Each entry, as given, must be output unchanged.

Pose landmark coordinates:
----------
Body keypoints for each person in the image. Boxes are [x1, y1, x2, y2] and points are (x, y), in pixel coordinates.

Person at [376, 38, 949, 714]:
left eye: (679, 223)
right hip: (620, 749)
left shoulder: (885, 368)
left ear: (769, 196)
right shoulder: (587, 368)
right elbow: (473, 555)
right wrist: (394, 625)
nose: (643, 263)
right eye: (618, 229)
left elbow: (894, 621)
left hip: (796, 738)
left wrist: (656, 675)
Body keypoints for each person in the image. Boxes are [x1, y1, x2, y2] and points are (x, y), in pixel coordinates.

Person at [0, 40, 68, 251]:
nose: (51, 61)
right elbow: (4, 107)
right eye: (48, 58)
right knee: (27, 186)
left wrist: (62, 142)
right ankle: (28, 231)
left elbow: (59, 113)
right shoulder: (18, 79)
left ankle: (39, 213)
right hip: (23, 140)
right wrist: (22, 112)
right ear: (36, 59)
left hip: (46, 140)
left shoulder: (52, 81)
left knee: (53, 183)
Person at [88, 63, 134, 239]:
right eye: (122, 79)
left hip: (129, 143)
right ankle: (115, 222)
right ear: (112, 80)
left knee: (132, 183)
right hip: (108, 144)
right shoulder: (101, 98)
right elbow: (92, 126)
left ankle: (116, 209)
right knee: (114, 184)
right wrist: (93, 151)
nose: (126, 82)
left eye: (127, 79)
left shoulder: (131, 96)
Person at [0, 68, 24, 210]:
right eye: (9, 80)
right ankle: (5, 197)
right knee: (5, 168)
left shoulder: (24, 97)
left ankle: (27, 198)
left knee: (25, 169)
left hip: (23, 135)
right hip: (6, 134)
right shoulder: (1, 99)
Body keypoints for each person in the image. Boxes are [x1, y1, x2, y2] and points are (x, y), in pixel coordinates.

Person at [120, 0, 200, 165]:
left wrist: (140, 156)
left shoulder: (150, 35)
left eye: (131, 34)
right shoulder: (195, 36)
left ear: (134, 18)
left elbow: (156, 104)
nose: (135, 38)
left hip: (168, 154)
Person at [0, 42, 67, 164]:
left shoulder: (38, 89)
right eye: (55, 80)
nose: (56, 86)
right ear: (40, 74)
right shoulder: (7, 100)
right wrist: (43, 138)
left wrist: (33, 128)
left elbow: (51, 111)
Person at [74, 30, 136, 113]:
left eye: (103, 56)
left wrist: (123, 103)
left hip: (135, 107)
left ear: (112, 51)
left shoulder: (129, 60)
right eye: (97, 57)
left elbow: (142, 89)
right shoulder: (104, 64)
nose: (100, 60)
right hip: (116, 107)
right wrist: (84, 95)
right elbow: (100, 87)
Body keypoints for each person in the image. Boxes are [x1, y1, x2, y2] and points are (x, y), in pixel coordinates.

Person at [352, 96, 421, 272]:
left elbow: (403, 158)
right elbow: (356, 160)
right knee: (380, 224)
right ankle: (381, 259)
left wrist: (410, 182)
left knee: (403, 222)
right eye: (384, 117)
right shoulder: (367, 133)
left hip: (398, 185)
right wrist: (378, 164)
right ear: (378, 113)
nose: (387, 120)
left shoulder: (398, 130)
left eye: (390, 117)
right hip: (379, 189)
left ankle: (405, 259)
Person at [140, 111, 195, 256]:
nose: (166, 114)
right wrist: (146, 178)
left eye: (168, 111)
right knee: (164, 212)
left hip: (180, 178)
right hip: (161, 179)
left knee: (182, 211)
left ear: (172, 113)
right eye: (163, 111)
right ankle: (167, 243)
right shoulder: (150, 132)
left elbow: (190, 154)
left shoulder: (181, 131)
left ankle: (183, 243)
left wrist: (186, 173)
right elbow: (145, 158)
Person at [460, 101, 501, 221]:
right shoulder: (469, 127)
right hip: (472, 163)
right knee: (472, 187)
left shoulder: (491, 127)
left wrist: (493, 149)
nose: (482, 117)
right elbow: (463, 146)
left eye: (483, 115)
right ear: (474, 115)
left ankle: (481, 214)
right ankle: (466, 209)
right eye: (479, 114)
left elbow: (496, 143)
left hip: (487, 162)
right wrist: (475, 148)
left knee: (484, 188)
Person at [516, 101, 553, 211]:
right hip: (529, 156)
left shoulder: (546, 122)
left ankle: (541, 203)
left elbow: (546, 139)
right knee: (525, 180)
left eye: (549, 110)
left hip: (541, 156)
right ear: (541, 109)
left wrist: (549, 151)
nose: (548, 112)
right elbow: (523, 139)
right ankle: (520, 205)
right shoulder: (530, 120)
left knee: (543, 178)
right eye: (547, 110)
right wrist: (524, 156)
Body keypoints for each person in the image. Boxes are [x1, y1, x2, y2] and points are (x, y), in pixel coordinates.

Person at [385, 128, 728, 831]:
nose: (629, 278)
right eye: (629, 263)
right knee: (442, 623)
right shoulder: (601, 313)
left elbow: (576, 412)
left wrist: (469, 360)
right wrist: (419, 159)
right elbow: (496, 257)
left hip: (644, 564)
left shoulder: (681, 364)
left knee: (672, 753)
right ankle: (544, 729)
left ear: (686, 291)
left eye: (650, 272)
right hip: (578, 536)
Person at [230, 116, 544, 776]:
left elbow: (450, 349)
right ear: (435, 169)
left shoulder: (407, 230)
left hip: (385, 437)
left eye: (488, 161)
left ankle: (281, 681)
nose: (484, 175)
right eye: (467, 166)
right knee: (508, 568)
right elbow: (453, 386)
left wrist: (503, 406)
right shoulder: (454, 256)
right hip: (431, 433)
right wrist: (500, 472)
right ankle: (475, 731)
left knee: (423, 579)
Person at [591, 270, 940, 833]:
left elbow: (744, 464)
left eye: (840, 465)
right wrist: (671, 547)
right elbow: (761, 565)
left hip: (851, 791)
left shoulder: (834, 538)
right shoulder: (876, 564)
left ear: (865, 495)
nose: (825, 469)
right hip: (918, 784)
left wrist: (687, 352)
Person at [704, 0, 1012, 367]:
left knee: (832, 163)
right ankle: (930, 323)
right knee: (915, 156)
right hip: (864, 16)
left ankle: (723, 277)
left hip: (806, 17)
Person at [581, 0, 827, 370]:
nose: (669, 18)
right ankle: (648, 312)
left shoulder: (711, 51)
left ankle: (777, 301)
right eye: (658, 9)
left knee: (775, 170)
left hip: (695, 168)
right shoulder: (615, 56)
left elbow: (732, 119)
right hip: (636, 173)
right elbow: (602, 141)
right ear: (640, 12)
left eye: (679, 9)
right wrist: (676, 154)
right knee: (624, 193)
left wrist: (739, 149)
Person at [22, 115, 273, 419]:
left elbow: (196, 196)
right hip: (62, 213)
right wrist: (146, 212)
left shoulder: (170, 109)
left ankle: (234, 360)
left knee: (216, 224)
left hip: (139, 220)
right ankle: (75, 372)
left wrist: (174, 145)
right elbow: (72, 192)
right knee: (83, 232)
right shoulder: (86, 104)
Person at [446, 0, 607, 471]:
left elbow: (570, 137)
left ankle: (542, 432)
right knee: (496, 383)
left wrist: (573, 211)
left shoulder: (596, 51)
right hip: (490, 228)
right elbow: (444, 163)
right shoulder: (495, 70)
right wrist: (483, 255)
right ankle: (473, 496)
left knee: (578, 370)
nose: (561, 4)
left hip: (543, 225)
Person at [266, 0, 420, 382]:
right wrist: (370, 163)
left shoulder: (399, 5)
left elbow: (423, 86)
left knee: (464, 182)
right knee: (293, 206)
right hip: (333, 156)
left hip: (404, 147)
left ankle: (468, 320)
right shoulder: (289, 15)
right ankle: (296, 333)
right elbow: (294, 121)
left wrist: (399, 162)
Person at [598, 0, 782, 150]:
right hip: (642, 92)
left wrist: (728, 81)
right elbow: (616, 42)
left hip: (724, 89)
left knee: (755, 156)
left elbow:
----------
• _Response_:
Body keypoints for each person in the image. Boxes are [x1, y1, x2, y2] and points are (x, y), in pixel coordinates.

Person at [376, 38, 949, 714]:
left eye: (679, 223)
right hip: (620, 749)
left shoulder: (885, 368)
left ear: (769, 196)
right shoulder: (587, 368)
right elbow: (473, 555)
right wrist: (394, 625)
nose: (643, 263)
right eye: (618, 229)
left elbow: (894, 621)
left hip: (796, 738)
left wrist: (656, 675)
Body keypoints for each person in the image. Boxes are [x1, y1, x2, y2] and points are (x, y), in pixel coordinates.

Person at [0, 40, 68, 251]:
nose: (51, 61)
right elbow: (4, 107)
right eye: (48, 58)
right knee: (27, 186)
left wrist: (62, 142)
right ankle: (28, 231)
left elbow: (59, 113)
right shoulder: (18, 79)
left ankle: (39, 213)
right hip: (23, 140)
right wrist: (22, 112)
right ear: (36, 59)
left hip: (46, 140)
left shoulder: (52, 81)
left knee: (53, 183)
Person at [88, 63, 134, 239]:
right eye: (122, 79)
left hip: (129, 143)
right ankle: (115, 222)
right ear: (112, 80)
left knee: (132, 183)
right hip: (108, 144)
right shoulder: (101, 98)
right elbow: (92, 126)
left ankle: (116, 209)
right knee: (114, 184)
right wrist: (93, 151)
nose: (126, 82)
left eye: (127, 79)
left shoulder: (131, 96)
Person at [0, 68, 24, 210]:
right eye: (9, 80)
right ankle: (5, 197)
right knee: (5, 168)
left shoulder: (24, 97)
left ankle: (27, 198)
left knee: (25, 169)
left hip: (23, 135)
right hip: (6, 134)
right shoulder: (1, 99)
Body keypoints for each person in the image. Boxes are [x1, y1, x2, y2] and points are (x, y), in pixel coordinates.

Person at [120, 0, 200, 165]:
left wrist: (140, 156)
left shoulder: (150, 35)
left eye: (131, 34)
right shoulder: (195, 36)
left ear: (134, 18)
left elbow: (156, 104)
nose: (135, 38)
left hip: (168, 154)
Person at [0, 42, 67, 164]:
left shoulder: (38, 89)
right eye: (55, 80)
nose: (56, 86)
right ear: (40, 74)
right shoulder: (7, 100)
right wrist: (43, 138)
left wrist: (33, 128)
left elbow: (51, 111)
Person at [74, 30, 136, 113]:
left eye: (103, 56)
left wrist: (123, 103)
left hip: (135, 107)
left ear: (112, 51)
left shoulder: (129, 60)
right eye: (97, 57)
left elbow: (142, 89)
right shoulder: (104, 64)
nose: (100, 60)
right hip: (116, 107)
right wrist: (84, 95)
right elbow: (100, 87)
Body keypoints for each person in the image. Boxes are [x1, y1, x2, y2] and points are (x, y), in pixel coordinates.

Person at [352, 96, 421, 272]:
left elbow: (403, 158)
right elbow: (356, 160)
right knee: (380, 224)
right ankle: (381, 259)
left wrist: (410, 182)
left knee: (403, 222)
right eye: (384, 117)
right shoulder: (367, 133)
left hip: (398, 185)
right wrist: (378, 164)
right ear: (378, 113)
nose: (387, 120)
left shoulder: (398, 130)
left eye: (390, 117)
right hip: (379, 189)
left ankle: (405, 259)
Person at [140, 111, 195, 256]:
nose: (166, 114)
right wrist: (146, 178)
left eye: (168, 111)
right knee: (164, 212)
left hip: (180, 178)
right hip: (161, 179)
left knee: (182, 211)
left ear: (172, 113)
right eye: (163, 111)
right ankle: (167, 243)
right shoulder: (150, 132)
left elbow: (190, 154)
left shoulder: (181, 131)
left ankle: (183, 243)
left wrist: (186, 173)
right elbow: (145, 158)
Person at [460, 101, 501, 221]:
right shoulder: (469, 127)
right hip: (472, 163)
right knee: (472, 187)
left shoulder: (491, 127)
left wrist: (493, 149)
nose: (482, 117)
right elbow: (463, 146)
left eye: (483, 115)
right ear: (474, 115)
left ankle: (481, 214)
right ankle: (466, 209)
right eye: (479, 114)
left elbow: (496, 143)
left hip: (487, 162)
right wrist: (475, 148)
left knee: (484, 188)
Person at [516, 101, 553, 211]:
right hip: (529, 156)
left shoulder: (546, 122)
left ankle: (541, 203)
left elbow: (546, 139)
right knee: (525, 180)
left eye: (549, 110)
left hip: (541, 156)
right ear: (541, 109)
left wrist: (549, 151)
nose: (548, 112)
right elbow: (523, 139)
right ankle: (520, 205)
right shoulder: (530, 120)
left knee: (543, 178)
right eye: (547, 110)
right wrist: (524, 156)
Body keypoints for each person in the image. Boxes are [x1, y1, x2, y2] and points are (x, y), in pixel coordinates.

Person at [385, 128, 728, 831]:
nose: (629, 278)
right eye: (629, 263)
right knee: (442, 623)
right shoulder: (601, 313)
left elbow: (576, 412)
left wrist: (469, 360)
right wrist: (419, 159)
right elbow: (496, 257)
left hip: (644, 564)
left shoulder: (681, 364)
left knee: (672, 753)
right ankle: (544, 729)
left ear: (686, 291)
left eye: (650, 272)
right hip: (578, 536)
Person at [230, 116, 544, 776]:
left elbow: (450, 349)
right ear: (435, 169)
left shoulder: (407, 230)
left hip: (385, 437)
left eye: (488, 161)
left ankle: (281, 681)
nose: (484, 175)
right eye: (467, 166)
right knee: (508, 568)
right elbow: (453, 386)
left wrist: (503, 406)
right shoulder: (454, 256)
right hip: (431, 433)
right wrist: (500, 472)
right ankle: (475, 731)
left knee: (423, 579)
Person at [591, 270, 940, 833]:
left elbow: (744, 464)
left eye: (840, 465)
right wrist: (671, 547)
right elbow: (761, 565)
left hip: (851, 791)
left shoulder: (834, 538)
right shoulder: (876, 564)
left ear: (865, 495)
nose: (825, 469)
right hip: (918, 784)
left wrist: (687, 352)
Person at [704, 0, 1012, 367]:
left knee: (832, 163)
right ankle: (930, 323)
right knee: (915, 156)
right hip: (864, 16)
left ankle: (723, 277)
left hip: (806, 17)
Person at [581, 0, 827, 370]:
nose: (669, 18)
right ankle: (648, 312)
left shoulder: (711, 51)
left ankle: (777, 301)
right eye: (658, 9)
left knee: (775, 170)
left hip: (695, 168)
right shoulder: (615, 56)
left elbow: (732, 119)
right hip: (636, 173)
right elbow: (602, 141)
right ear: (640, 12)
left eye: (679, 9)
right wrist: (676, 154)
right knee: (624, 193)
left wrist: (739, 149)
Person at [22, 115, 273, 419]:
left elbow: (196, 196)
right hip: (62, 213)
right wrist: (146, 212)
left shoulder: (170, 109)
left ankle: (234, 360)
left knee: (216, 224)
left hip: (139, 220)
right ankle: (75, 372)
left wrist: (174, 145)
right elbow: (72, 192)
right knee: (83, 232)
right shoulder: (86, 104)
Person at [446, 0, 607, 471]:
left elbow: (570, 137)
left ankle: (542, 432)
right knee: (496, 383)
left wrist: (573, 211)
left shoulder: (596, 51)
right hip: (490, 228)
right elbow: (444, 163)
right shoulder: (495, 70)
right wrist: (483, 255)
right ankle: (473, 496)
left knee: (578, 370)
nose: (561, 4)
left hip: (543, 225)
Person at [266, 0, 420, 382]:
right wrist: (370, 163)
left shoulder: (399, 5)
left elbow: (423, 86)
left knee: (464, 182)
right knee: (293, 206)
right hip: (333, 156)
left hip: (404, 147)
left ankle: (468, 320)
right shoulder: (289, 15)
right ankle: (296, 333)
right elbow: (294, 121)
left wrist: (399, 162)
Person at [598, 0, 782, 150]:
right hip: (642, 92)
left wrist: (728, 81)
right elbow: (616, 42)
left hip: (724, 89)
left knee: (755, 156)
left elbow:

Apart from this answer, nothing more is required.